Unfortunately, it’s looking a bit thin. Point 5 of Boris’s Five Point Plan, for example: “The future is very bright indeed.” isn’t really a plan as such, is it? It’s somewhat akin to, “Take Back Control”, the Brexit campaign’s slogan, i.e., meaningless without a strategy to implement it.

One thing is for sure though; the new Prime Minister will be a woman. Teresa May and Andrea Leadsome (our local MP) have made it through the first two rounds of voting by Conservative MPs. Now, those two go forward to a vote of Conservative Party members who will elect the new Prime Minister. All 150,000 of them.

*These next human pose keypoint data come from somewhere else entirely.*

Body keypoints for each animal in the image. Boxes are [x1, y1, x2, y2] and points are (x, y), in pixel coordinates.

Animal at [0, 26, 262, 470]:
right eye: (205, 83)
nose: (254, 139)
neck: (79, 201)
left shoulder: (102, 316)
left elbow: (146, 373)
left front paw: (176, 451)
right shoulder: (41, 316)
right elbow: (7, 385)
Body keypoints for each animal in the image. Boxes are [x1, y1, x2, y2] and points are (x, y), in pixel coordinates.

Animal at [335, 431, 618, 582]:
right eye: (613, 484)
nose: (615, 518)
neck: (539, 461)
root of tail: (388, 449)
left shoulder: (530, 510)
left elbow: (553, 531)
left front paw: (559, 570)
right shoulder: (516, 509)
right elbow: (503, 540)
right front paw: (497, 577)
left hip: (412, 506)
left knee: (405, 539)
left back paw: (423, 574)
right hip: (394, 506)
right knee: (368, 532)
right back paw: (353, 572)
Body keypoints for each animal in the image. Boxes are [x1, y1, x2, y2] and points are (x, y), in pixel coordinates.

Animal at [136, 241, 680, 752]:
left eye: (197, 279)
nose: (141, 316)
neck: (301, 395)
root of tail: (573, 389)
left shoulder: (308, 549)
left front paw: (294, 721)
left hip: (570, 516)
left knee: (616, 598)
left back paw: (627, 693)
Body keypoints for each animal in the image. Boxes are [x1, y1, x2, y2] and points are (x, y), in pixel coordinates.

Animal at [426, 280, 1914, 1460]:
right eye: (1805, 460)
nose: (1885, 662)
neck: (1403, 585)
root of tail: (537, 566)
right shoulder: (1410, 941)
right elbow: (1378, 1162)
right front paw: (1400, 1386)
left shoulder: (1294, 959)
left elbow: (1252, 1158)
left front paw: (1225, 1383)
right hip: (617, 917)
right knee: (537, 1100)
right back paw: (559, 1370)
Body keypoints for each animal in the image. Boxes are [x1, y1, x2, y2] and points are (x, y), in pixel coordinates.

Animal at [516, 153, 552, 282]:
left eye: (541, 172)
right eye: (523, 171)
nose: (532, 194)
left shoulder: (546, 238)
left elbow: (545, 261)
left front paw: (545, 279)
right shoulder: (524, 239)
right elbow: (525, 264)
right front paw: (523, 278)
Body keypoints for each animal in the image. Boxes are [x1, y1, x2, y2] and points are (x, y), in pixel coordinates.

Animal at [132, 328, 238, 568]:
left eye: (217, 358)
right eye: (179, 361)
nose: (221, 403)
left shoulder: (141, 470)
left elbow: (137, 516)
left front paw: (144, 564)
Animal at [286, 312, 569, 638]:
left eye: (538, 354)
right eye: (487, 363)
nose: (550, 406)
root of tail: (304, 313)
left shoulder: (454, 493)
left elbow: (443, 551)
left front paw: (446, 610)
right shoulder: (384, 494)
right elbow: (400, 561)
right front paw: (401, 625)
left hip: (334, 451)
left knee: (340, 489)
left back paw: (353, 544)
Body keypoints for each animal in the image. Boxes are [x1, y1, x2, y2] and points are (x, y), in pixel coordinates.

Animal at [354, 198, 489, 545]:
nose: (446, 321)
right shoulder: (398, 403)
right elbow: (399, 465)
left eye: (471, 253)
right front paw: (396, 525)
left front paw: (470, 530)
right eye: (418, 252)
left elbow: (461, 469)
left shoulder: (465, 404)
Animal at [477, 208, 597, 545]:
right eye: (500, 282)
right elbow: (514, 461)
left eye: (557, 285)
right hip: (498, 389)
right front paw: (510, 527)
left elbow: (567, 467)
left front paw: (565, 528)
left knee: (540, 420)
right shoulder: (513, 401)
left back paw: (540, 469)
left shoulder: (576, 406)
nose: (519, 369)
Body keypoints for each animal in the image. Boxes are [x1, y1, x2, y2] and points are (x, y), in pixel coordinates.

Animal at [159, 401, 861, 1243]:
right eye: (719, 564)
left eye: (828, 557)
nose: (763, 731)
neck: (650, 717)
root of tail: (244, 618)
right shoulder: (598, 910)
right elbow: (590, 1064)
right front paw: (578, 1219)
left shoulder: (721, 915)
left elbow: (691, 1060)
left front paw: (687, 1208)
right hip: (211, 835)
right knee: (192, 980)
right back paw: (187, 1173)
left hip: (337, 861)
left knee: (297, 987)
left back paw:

It’s rather like choosing between the Wicked Witch of the East and the Wicked Witch of the west. They are both on the right of the party, Leadsome on the extreme right. Although May campaigned for Remain (out of loyalty to Cameron) she has always been an exceedingly reluctant European. Leadsome, on the other hand, is a vehement Brexiteer and was one of the leading lights of the Leave campaign. It looks like May has the advantage – she has considerably more experience and a much higher profile in government but in this topsy-turvy world who would dare to try and predict how card-carrying members of the Conservative party will vote. No point crossing your fingers – Brexit has essentially screwed us no matter what happens next and whoever wins is going to carry the can for the incompetence of Cameron and Osborne and the idiocy of Johnson and Gove. It’s remarkable that anyone wants the job after watching the architects of the lunacy fleeing in horror at the consequences.

Frankie Boyle had a very humorous article in the Guardian the other day about the leadership contest which is well worth a read. It’s been overtaken by events to some extent, i.e., the five leadership candidates have been whittled down to two, but it’s still good fun.

We’ve also had the long-awaited Chilcot report into the disaster that was the Iraq war. Tony Blair has been spinning for all he’s worth, arguing that the report vindicates him in some way. Not surprisingly, that’s not how most people read it.

When Mr Blair set out the UK’s vision for the future of Iraq in the House of Commons on 18 March 2003, no assessment had been made of whether that vision was achievable, no agreement had been reached with the US on a workable post-conflict plan, UN authorisation had not yet been secured, and there was no decision on the UN’s role in post-conflict Iraq.

A conflict that began in haste and endures today did not have to start when it did, nor in the way it did, Chilcot said. “The evidence is there for all to see. It is an account of an intervention which went badly wrong with consequences to this day.”

And so, we muddle on. The pound continues to go south, stocks and shares continue their downward slide and the reputation of the UK continues to spiral down the crapper. Private Eye had a “number-crunching” snippet in its most recent issue:

£8.5bn – UK taxpayers’ net contribution to EU budget in 2015

£10.8bn – UK taxpayers’ loss on RBS and Lloyds shares [owned by the government] since Brexit vote.